María Andrea
Poeta recién llegado
EL GRITO DEL SILENCIO
Despiertan los versos que estaban ocultos por años en el baúl de mis pensamientos
Pasaste entre ramas a la casa vieja que moraba entre vientos de hielo y ladrillos de arena
A puertas cerradas y la llave en la manga descubriste siete cuartos cerrados y entraste como bala a uno de ellos
Abriste las puertas que estaban selladas con cerraduras de hierro
Corriste cortinas, abriste ventanas y sellaste candados de llaves de acero
Pero en este momento no hay metal que abra mis sueños como tardes vacías de tus llaves, la magia amiga
Te asomaste y de un soplo lento abriste ventanas con el eco de tu voz por varios momentos eternos
Las cortinas corrieron con tus miradas al cielo
Los pisos crujieron cuando pasaste por ellos
Encendiste mis versos, son mis tesoros muy ciertos
Con tu presencia en mi puerta y las rosa esperada, no dudé al darte el candado sin cerraduras a ese cuarto quieto
Te di las llaves de mi corazón discreto, te asomaste con calma y con tu mirada en la palma del frío que arde en mi alma esperada
Perdida en la lluvia y vista en neblinas divisaste silencios sin una palabra de aquella brisa que lleva el eco del vació en momentos
Que estupidez sentirse vacía cuando tengo tu aire, la magia entre llamas
Que ironía sentirse perdida cuando tu amistad en la mía es aventura que colma abismos entre montañas
Pero no es capricho, ¡es lo que entiendo!

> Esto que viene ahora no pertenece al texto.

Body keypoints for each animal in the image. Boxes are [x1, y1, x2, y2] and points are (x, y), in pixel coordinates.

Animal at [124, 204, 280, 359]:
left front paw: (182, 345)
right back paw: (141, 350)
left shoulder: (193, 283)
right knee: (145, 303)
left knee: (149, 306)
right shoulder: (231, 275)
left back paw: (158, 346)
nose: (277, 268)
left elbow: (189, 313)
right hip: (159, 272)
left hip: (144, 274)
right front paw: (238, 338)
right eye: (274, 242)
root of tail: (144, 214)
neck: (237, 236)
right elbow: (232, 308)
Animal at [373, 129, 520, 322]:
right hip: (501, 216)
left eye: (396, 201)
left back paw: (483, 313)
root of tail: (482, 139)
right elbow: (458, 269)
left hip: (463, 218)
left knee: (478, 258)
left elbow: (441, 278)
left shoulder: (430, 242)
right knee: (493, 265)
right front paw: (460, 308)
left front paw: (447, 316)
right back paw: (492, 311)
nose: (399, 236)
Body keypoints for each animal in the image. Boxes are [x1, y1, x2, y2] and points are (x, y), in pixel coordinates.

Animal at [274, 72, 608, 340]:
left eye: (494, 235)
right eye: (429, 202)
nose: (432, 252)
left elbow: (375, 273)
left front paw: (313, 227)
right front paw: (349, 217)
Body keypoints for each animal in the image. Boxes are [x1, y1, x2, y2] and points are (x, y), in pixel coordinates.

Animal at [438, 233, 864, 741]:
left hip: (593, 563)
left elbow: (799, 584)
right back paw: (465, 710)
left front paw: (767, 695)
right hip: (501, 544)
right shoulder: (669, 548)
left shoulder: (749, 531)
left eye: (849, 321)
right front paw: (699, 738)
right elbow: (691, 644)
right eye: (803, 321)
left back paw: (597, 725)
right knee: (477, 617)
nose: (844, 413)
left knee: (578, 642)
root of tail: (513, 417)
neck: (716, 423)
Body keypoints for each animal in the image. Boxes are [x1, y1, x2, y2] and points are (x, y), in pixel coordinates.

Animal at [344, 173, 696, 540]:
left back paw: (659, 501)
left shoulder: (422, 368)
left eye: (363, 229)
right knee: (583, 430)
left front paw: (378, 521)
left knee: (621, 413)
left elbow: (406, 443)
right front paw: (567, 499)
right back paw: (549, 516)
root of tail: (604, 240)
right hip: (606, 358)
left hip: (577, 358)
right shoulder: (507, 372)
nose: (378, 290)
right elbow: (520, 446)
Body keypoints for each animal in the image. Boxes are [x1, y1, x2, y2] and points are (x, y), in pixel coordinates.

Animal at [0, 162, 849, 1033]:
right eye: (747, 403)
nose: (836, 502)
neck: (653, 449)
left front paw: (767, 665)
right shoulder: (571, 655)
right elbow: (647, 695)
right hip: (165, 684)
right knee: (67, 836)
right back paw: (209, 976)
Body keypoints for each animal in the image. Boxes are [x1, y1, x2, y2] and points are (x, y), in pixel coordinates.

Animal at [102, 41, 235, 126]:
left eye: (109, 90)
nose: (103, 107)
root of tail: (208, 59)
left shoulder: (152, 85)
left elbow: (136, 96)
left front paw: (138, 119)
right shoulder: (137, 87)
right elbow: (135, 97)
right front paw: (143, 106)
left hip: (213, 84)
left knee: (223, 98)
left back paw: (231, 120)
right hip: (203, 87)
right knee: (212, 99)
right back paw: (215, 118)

Es el miedo, de que se alejen las hojas que por muy corto o largo que haya sido el tiempo, se rompan en lluvias de flores cegadas con destino al manantial de aguas saladas
El misterio tatuado en pieles de cobre y sellado en corazones de roble rompe diamantes que fueron secretos por varios momentos
Sin colores el cielo, me avisa el desatino de un cuento que solo lleva mi alma cegada
Creí que el desierto que llevaba en miradas estaba cubierto con la nieve escarpada
Pero son mis cantares vestidos en baladas que rompen los ecos del viento a profundas zancadas
Y son mis poemas que descifran el medio, el golpe del viento al silencio y del desierto al fuego
Refuto a las llamas por ser confesable con tanto descaro ante aquellos misterios que aun no entiendo
Me entregaste tu alma y llevo en mi pecho a ese amigo que se vierte en palabras, del cariño que siento
Encendiste los versos que tengo desnudos, cuando me vez me parezco a mi piel
Aun sigue viva la letra vieja de esa canción
De donde nacieron palabras del cariño que siento
¡Tu presencia en la mía es una aventura genial!